### EXERCISE DATA
⟨
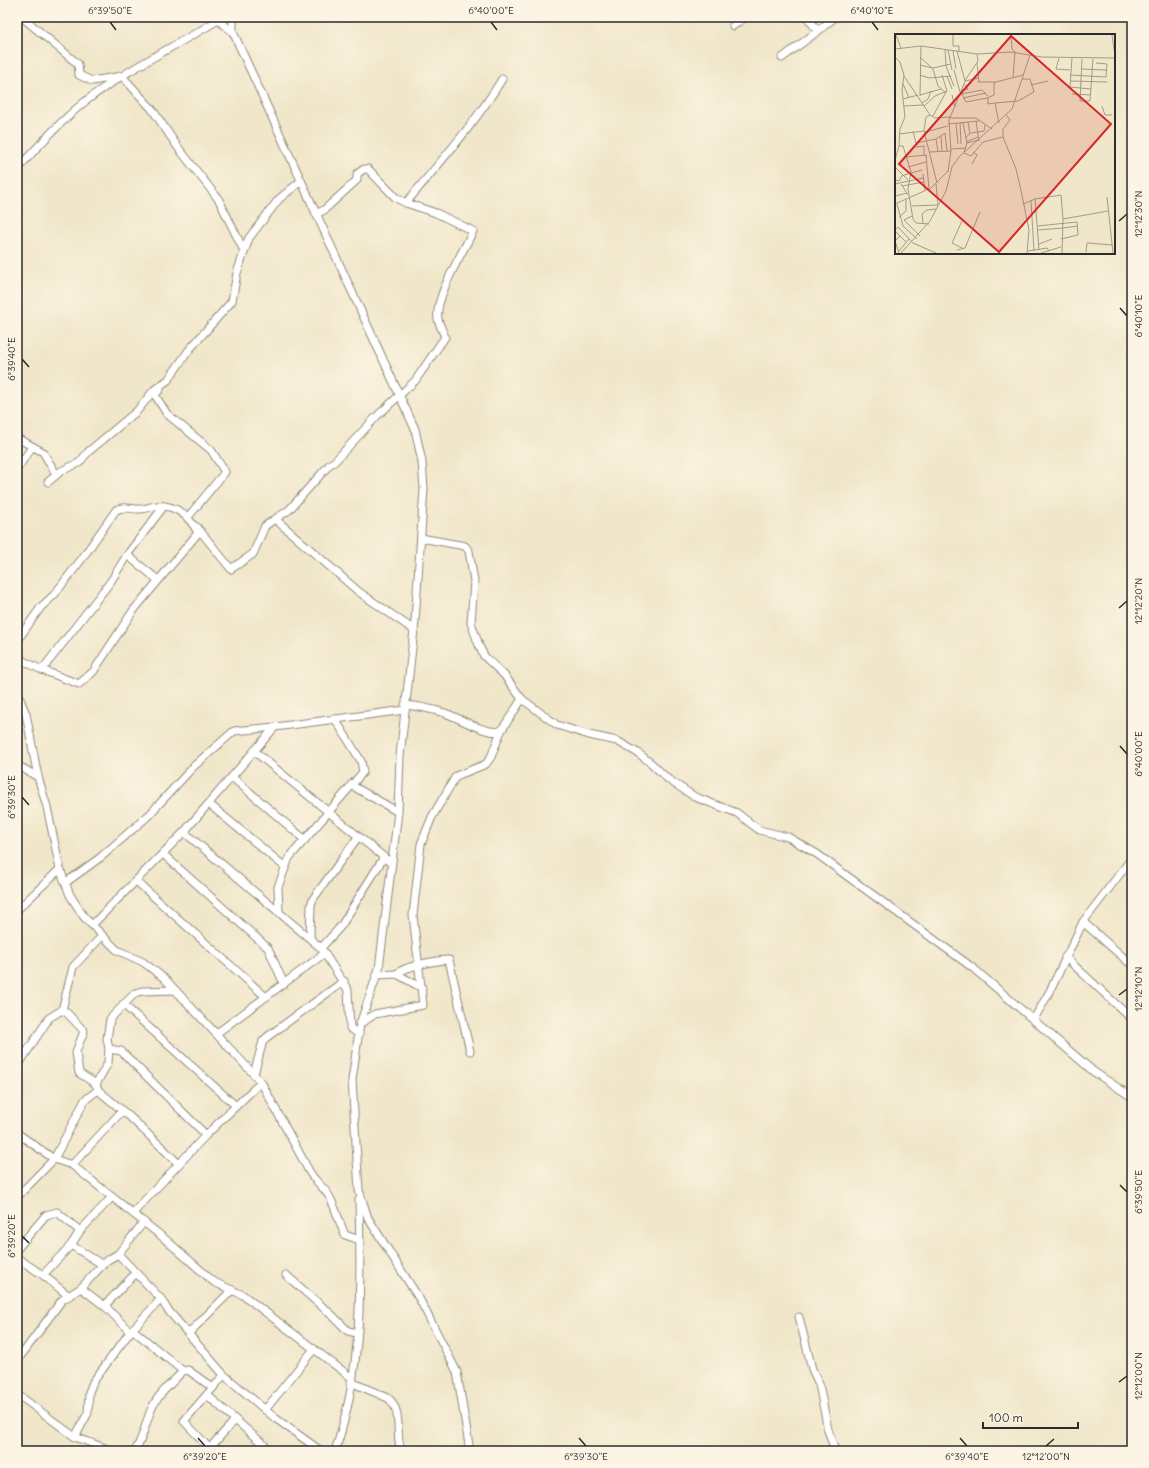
<svg xmlns="http://www.w3.org/2000/svg" width="1149" height="1468" viewBox="0 0 1149 1468" font-family="Delius,sans-serif">
  <style>
    .lines { fill: none; stroke-linecap: round; stroke-linejoin: round }
    .street-casing { stroke: #8e887a; stroke-width: 9 }
    .street { stroke: #fff; stroke-width: 7 }
    .ticks { fill: none; stroke: #2b2b2b; stroke-width: 1.5 }
    .inset-road { fill: none; stroke: #a19b8a; stroke-width: 1 }
    .view { fill: #d62828; fill-opacity: 0.15; stroke: #d62828; stroke-width: 2 }
    .inset-edge { fill: none; stroke: #2b2b2b; stroke-width: 2 }
    .neatline { fill: none; stroke: #2b2b2b; stroke-width: 1.5 }
    .ticks-label { font-size: 10px; text-anchor: middle; fill: #2b2b2b }
  </style>
  <rect width="100%" height="100%" fill="#fcf5e5"/>
  <filter id="ink" filterUnits="userSpaceOnUse"><feTurbulence type="fractalNoise" baseFrequency=".025" numOctaves="2"/><feDisplacementMap in="SourceGraphic" scale="8" xChannelSelector="R" yChannelSelector="G"/><feConvolveMatrix kernelMatrix="1 2 1 2 8 2 1 2 1" color-interpolation-filters="sRGB"/></filter>
  <filter id="wash" filterUnits="userSpaceOnUse"><feTurbulence type="fractalNoise" baseFrequency=".012" numOctaves="4" result="noise"/><feDisplacementMap in="SourceGraphic" scale="16" xChannelSelector="R" yChannelSelector="G"/><feGaussianBlur stdDeviation="0.9" result="paint"/><feColorMatrix in="noise" values="0 0 0 0 0 0 0 0 0 0 0 0 0 0 0 0 0 1.4 0 .05"/><feComposite in="paint" operator="in"/></filter>
  <g filter="url(#wash)">
    <rect width="100%" height="100%" fill="#f0e6c9"/>
  </g>
  <g filter="url(#ink)">
    <g class="lines">
      <defs>
        <g id="street">
          <path d="M22 17 78 64 79 75 92 81 122 76 152 109 177 146 219 200 244 251"/>
          <path d="M233 17V32L415 429 422 462 424 489 415 621 400 756 398 812 379 969 360 1024 352 1080 359 1190 368 1218 420 1300 457 1372 470 1451"/>
          <path d="M807 17 818 31 835 17"/>
          <path d="M218 20 233 32"/>
          <path d="M733 26 745 17"/>
          <path d="M782 58 818 31"/>
          <path d="M17 169C39 146 61 120 87 100 129 68 178 45 223 17"/>
          <path d="M406 203C439 163 475 124 502 79"/>
          <path d="M160 389 155 395 167 414 211 450 225 472 188 517"/>
          <path d="M17 438 43 452 56 474"/>
          <path d="M17 469 32 447"/>
          <path d="M48 482 61 471 79 463 88 452 137 411 154 390 168 380 189 350 232 301 237 273 249 238 279 199 301 181"/>
          <path d="M275 519 289 510 330 464 334 462 376 417 415 381 445 337C443 331 439 325 438 319 434 298 463 252 473 231L436 213 406 203 396 198 368 169H364L357 174V180L324 210 316 214"/>
          <path d="M197 527 231 569 253 554 265 526 275 519 359 592 414 630"/>
          <path d="M421 538 465 546 469 551 474 581 471 623 480 648 484 656 504 675 522 699 557 725 589 735 617 741 638 753 651 763 669 780 695 797 737 813 759 830 788 837 817 854 973 968 1094 1072 1132 1097"/>
          <path d="M127 555 158 580"/>
          <path d="M17 641 41 607 54 595 81 560 116 510C125 505 132 510 141 509 146 509 151 506 156 506 176 504 190 517 198 533L133 611 93 672 79 684 42 670 17 658"/>
          <path d="M42 670 111 581 127 555 164 506"/>
          <path d="M17 692 26 714 38 777 47 807 60 869 70 895 84 917 117 950 143 962 164 978 261 1082 309 1171C314 1181 324 1187 329 1196 336 1208 339 1222 345 1235L360 1240"/>
          <path d="M405 705C419 706 431 709 445 713 460 718 486 735 501 731"/>
          <path d="M254 751 391 863"/>
          <path d="M17 765 38 777"/>
          <path d="M232 777 305 840"/>
          <path d="M351 785 398 812"/>
          <path d="M209 804 285 867"/>
          <path d="M184 832 321 948 348 990 350 1028 359 1034"/>
          <path d="M163 854 268 948 284 984"/>
          <path d="M136 881 266 997"/>
          <path d="M65 883 101 857 149 815 194 766 234 731 275 727 405 710"/>
          <path d="M17 910 60 869"/>
          <path d="M279 911 278 887 289 858 363 772 361 761 335 719"/>
          <path d="M1083 922 1132 965"/>
          <path d="M92 925 184 832 275 727"/>
          <path d="M310 937 311 905 313 899 358 837"/>
          <path d="M321 948 341 926 384 857"/>
          <path d="M1065 957 1132 1019"/>
          <path d="M397 974C404 966 439 960 449 960L470 1051"/>
          <path d="M377 975 397 974 422 988"/>
          <path d="M123 1004 236 1106"/>
          <path d="M62 1010 73 967 102 936"/>
          <path d="M1034 1019 1050 991 1083 922 1132 858"/>
          <path d="M360 1024 375 1014 423 1005 413 915 421 844 432 817 456 776 486 764 491 757 501 731 522 699"/>
          <path d="M217 1033 325 953"/>
          <path d="M109 1049 121 1051 206 1135"/>
          <path d="M17 1067 49 1018 62 1010 66 1012 84 1031 76 1052 79 1073 96 1084 98 1090 85 1100 54 1159 17 1197"/>
          <path d="M254 1074 263 1041 267 1037 344 981"/>
          <path d="M96 1084 108 1063 109 1049 107 1039 110 1019 135 993 142 991 175 990"/>
          <path d="M98 1090 130 1117 179 1164"/>
          <path d="M17 1133 54 1159 72 1165 165 1239 214 1282 243 1295 352 1378"/>
          <path d="M72 1165 122 1111"/>
          <path d="M133 1213 206 1135 261 1082"/>
          <path d="M17 1249 46 1215 57 1212 80 1231"/>
          <path d="M118 1254 161 1299 167 1309 224 1375 275 1418 321 1451"/>
          <path d="M17 1258 43 1275 69 1296"/>
          <path d="M103 1265 71 1245 80 1231 112 1197"/>
          <path d="M43 1275 71 1245"/>
          <path d="M286 1275 333 1316 348 1331 357 1333"/>
          <path d="M81 1288 107 1308 130 1332"/>
          <path d="M107 1308V1303L136 1273"/>
          <path d="M799 1317 812 1369 819 1384 828 1430 835 1451"/>
          <path d="M132 1329 183 1371 188 1370 213 1388"/>
          <path d="M189 1333 232 1290"/>
          <path d="M17 1361 62 1300 81 1288 106 1261 118 1254 144 1222"/>
          <path d="M351 1382 388 1398C402 1409 396 1431 400 1447L405 1451"/>
          <path d="M17 1394 75 1437 113 1451"/>
          <path d="M207 1395 271 1451"/>
          <path d="M265 1410 314 1349"/>
          <path d="M75 1437 88 1413 89 1392 93 1382 130 1332 161 1299"/>
          <path d="M209 1448 184 1421 224 1375"/>
          <path d="M135 1451C143 1439 145 1424 151 1410 157 1395 172 1383 183 1371"/>
          <path d="M207 1451 235 1420"/>
          <path d="M255 1451 262 1443"/>
          <path d="M335 1451C363 1371 361 1282 359 1199"/>
        </g>
      </defs>
      <use href="#street" class="street-casing"/>
      <use href="#street" class="street"/>
    </g>
  </g>
  <path class="ticks" d="M110 22 116 30M491 22 497 30M872 22 878 30M1119 221 1127 214M1120 308 1127 316M22 359 29 367M1119 608 1127 601M1120 746 1127 754M22 797 29 805M1119 995 1127 989M1120 1185 1127 1192M22 1236 29 1243M1119 1382 1127 1376M198 1438 205 1446M579 1438 586 1446M960 1438 967 1446M1046 1446 1054 1439"/>
  <g transform="translate(895 34)">
    <rect width="220" height="220" fill="#f0e6c9"/>
    <path class="inset-road" d="M1 1 6 14M58 1V12H64V18M116 1 117 15 120 18 118 43M217 1 220 22M0 15 26 12 82 20 116 18 147 23 220 24M50 15 51 32 59 52M53 16 57 36M58 17 61 35M62 17 70 47M0 23 5 28 9 41 7 56 10 83 5 95 4 112 0 126M25 23 38 35 43 52 51 59M164 24 161 35 175 36M177 24 175 53 196 55M187 25 185 67H195L198 25M82 29 84 48M25 31 38 34 56 30M186 35 211 36M59 36 65 58M25 41 34 44 56 42M175 41 211 43 212 30 201 29M9 42 35 81 40 84 55 83M52 42 57 55M70 47 84 44M175 47 212 48M83 48H101L128 41M8 50 14 64M136 51 153 47M67 56 73 55 69 50M66 60 87 56 93 62M67 60 71 68 92 64 99 61V49L101 48M177 60 196 61M25 61 46 55M57 61 60 73M25 62 26 12M93 63V70L100 69 104 89M68 64 91 59M8 65 23 61M27 69 33 65 36 57M100 69 123 67 139 58 135 45H127M9 72 28 71M29 72 40 62 52 57 47 41M207 72 210 81H217M111 81 115 86 108 95V103L121 135 127 161 134 196 132 219M38 82 51 58M54 84H81L97 95M81 87 84 107M73 88 75 100M65 89 66 110M68 89 72 109 69 118M53 90 84 87M61 90 63 110M18 97 21 109 41 105 50 99M29 97 31 83 35 81M30 98 53 92M50 99 52 117M4 100 29 97 42 149M46 102 47 117M71 103 76 99 89 97 90 91M41 105 43 118M71 108 83 103M72 109 84 106M4 112H8L16 138 13 155 18 185 21 189 34 190M21 113 29 112V121M56 115 71 114M35 118 56 117M69 119 76 122 88 108 108 103M31 121 34 155M11 123 32 121M77 130 82 121 78 118M0 133 13 146M13 133 31 128M53 138 56 117 54 86 71 45 83 27 82 20M28 140 30 157M9 141 27 136M0 146 4 147 8 140M0 150 28 144M6 150 13 161M41 150 43 171M7 152 29 148M0 162 12 159M212 163 218 219M140 165 144 216M136 167 139 217M0 170 36 154 54 136M2 170 8 192 22 205M128 170 140 165 166 161 168 185 167 219M17 172 43 171M17 182 9 186 25 202M4 183 11 177V166M168 185 213 177M28 189 27 180 32 176 41 175M142 192 182 188 183 201 166 205M168 194 183 192M0 196 3 193 18 209 41 219M143 196 168 194M0 197 11 208M144 210 157 205M67 214 57 209 67 187M62 216 70 214 85 178M4 217 14 205M133 217 152 214 154 217M191 218 192 209H194L217 211M4 219 0 207 5 202M6 219 35 187 51 157 57 133 64 123 117 75 135 21M146 219 166 213"/>
    <path class="view" d="M116 2 216 90 104 218 4 130Z"/>
    <rect width="220" height="220" class="inset-edge"/>
  </g>
  <rect width="1149" height="1468" fill="none" stroke="#fcf5e5" stroke-width="44"/>
  <path d="M983 1422v6h95v-6" fill="none" stroke="#2b2b2b" stroke-width="2"/>
  <text x="989" y="1422" font-size="12" fill="#2b2b2b" stroke="#fcf5e5" stroke-width="3" paint-order="stroke">100 m</text>
  <rect x="22" y="22" width="1105" height="1424" class="neatline"/>
  <g class="ticks-label">
    <text x="110" y="14">6°39'50"E</text>
    <text x="491" y="14">6°40'00"E</text>
    <text x="872" y="14">6°40'10"E</text>
    <text transform="translate(1138 214) rotate(-90)" y="4">12°12'30"N</text>
    <text transform="translate(1138 316) rotate(-90)" y="4">6°40'10"E</text>
    <text transform="translate(11 359) rotate(-90)" y="4">6°39'40"E</text>
    <text transform="translate(1138 601) rotate(-90)" y="4">12°12'20"N</text>
    <text transform="translate(1138 754) rotate(-90)" y="4">6°40'00"E</text>
    <text transform="translate(11 797) rotate(-90)" y="4">6°39'30"E</text>
    <text transform="translate(1138 989) rotate(-90)" y="4">12°12'10"N</text>
    <text transform="translate(1138 1192) rotate(-90)" y="4">6°39'50"E</text>
    <text transform="translate(11 1236) rotate(-90)" y="4">6°39'20"E</text>
    <text transform="translate(1138 1376) rotate(-90)" y="4">12°12'00"N</text>
    <text x="205" y="1460">6°39'20"E</text>
    <text x="586" y="1460">6°39'30"E</text>
    <text x="967" y="1460">6°39'40"E</text>
    <text x="1046" y="1460">12°12'00"N</text>
  </g>
</svg>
⟩
### TO DO
From the listing above, output exactly the run of lines that starts with the line containing "911 278 887" and ends with the line containing "1019 1050 991".

### ANSWER TO THE EXERCISE
          <path d="M279 911 278 887 289 858 363 772 361 761 335 719"/>
          <path d="M1083 922 1132 965"/>
          <path d="M92 925 184 832 275 727"/>
          <path d="M310 937 311 905 313 899 358 837"/>
          <path d="M321 948 341 926 384 857"/>
          <path d="M1065 957 1132 1019"/>
          <path d="M397 974C404 966 439 960 449 960L470 1051"/>
          <path d="M377 975 397 974 422 988"/>
          <path d="M123 1004 236 1106"/>
          <path d="M62 1010 73 967 102 936"/>
          <path d="M1034 1019 1050 991 1083 922 1132 858"/>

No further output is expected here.